PASSAGE FOR REVIEW
=-=-=
September 2, 1996
Union membership may be down in the 90's, but some workers' groups are still trying to improve their labor lot by unionizing. Betty Ann Bowser reports from one such factory.
BETTY ANN BOWSER: "We can do it," shouted a group of factory workers as Elissa McBride cheered them on. McBride's part of a new wave of union organizers--young, college-educated, bilingual, and female--that the AFL-CIO is banking on to resurrect an ailing labor movement.
ELISSA McBRIDE, Unite Organizer: The most important thing, companeros, is that between now and Thursday you've got to talk to everyone.
|Pounding the pavement|
BETTY ANN BOWSER: McBride spent three months to get the 400 workers at the Hope Webbing plants in Rhode Island to join her union, Unite. These workers, who make textiles for car interiors, have never before been asked to join a union. The fight at Hope Webbing is part of a larger campaign targeting such traditionally non-union work places.
=-=-=
DATA EXTRACT
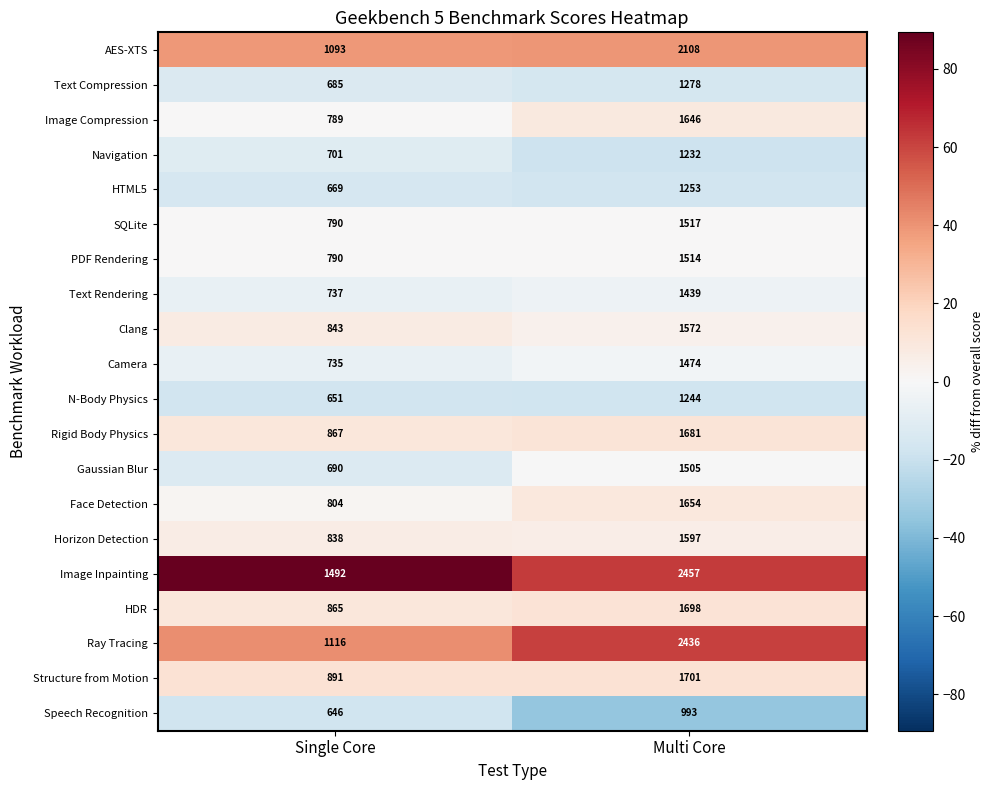

What is the approximate value of Image Compression at Multi Core?

1646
=-=-=
WORK INSTRUCTION 1
Please reproduce word for word the part of the union-organizing transcript that runs from "September 2, 1996" to "ailing labor movement.".
WORK INSTRUCTION 2
Write the next part of the union-organizing transcript, starting right after its final sentence.

EXERCISE RESPONSE 1
September 2, 1996
Union membership may be down in the 90's, but some workers' groups are still trying to improve their labor lot by unionizing. Betty Ann Bowser reports from one such factory.
BETTY ANN BOWSER: "We can do it," shouted a group of factory workers as Elissa McBride cheered them on. McBride's part of a new wave of union organizers--young, college-educated, bilingual, and female--that the AFL-CIO is banking on to resurrect an ailing labor movement.

EXERCISE RESPONSE 2
SPOKESMAN: I turn this gavel over to the next president of the AFL-CIO, John Sweeney.
BETTY ANN BOWSER: The man behind the push for new members is John Sweeney, the new president of the AFL-CIO.
JOHN SWEENEY, President, AFL-CIO: If you're going to truly represent workers, you have to respond to their needs and to their pressures, and as aggressive and ambitious way as you possibly can.
BETTY ANN BOWSER: The aggressive union battles start here at the Organizing Institute, a school that recruits and trains organizers.
SPOKESPERSON: This is the war. This is what we call sort of the race to the worker. Either we get there--
BETTY ANN BOWSER: Before Sweeney, the federation was spending $400,000 to train organizers. This year, it spent $4 million. And within the next two years, that figure could jump to $20 million. McBride says the effort has succeeded in bringing new kinds of organizers into the labor movement.
ELISSA McBRIDE: The labor movement has become the place to fight for basic rights, for basic economic rights but also for basic rights to free speech, for basic civil rights, and I think a lot of our people are seeing the possibility of working in the labor movement as a way to fight for those things.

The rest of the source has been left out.